Task details. Which of the lines below include "thumb"? Each one should be copied out.
----- Provided material -----
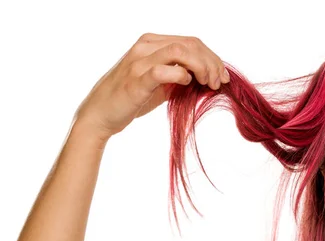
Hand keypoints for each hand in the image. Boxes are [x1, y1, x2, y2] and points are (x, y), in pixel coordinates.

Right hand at [72, 33, 229, 141]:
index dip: (212, 57)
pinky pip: (165, 70)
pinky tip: (186, 85)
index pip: (191, 41)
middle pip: (190, 44)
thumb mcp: (161, 84)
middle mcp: (145, 46)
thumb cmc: (132, 99)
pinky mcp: (137, 79)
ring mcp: (139, 61)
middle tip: (219, 83)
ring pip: (181, 51)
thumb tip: (210, 79)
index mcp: (152, 43)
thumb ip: (181, 76)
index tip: (223, 76)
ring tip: (208, 84)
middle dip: (212, 63)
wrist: (101, 115)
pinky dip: (181, 76)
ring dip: (202, 67)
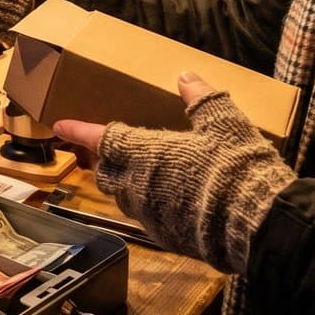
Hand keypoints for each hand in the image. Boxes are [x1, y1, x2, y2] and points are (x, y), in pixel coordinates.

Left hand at [56, 72, 295, 273]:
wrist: (254, 223)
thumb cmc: (235, 167)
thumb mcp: (223, 124)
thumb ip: (201, 99)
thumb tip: (186, 76)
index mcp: (145, 153)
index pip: (101, 138)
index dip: (79, 130)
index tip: (60, 125)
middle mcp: (138, 185)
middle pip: (105, 174)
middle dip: (104, 162)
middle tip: (109, 152)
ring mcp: (149, 216)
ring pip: (124, 199)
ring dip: (127, 186)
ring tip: (144, 176)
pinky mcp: (165, 238)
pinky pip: (148, 220)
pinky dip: (152, 207)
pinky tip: (172, 203)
-----
Result of the exercise.
thumb mcp: (161, 84)
thumb cmc: (132, 99)
thumb tip: (210, 79)
thumb ip: (181, 76)
thumb cmc: (235, 167)
thumb mcp: (223, 124)
thumb ip: (201, 99)
thumb tip: (186, 76)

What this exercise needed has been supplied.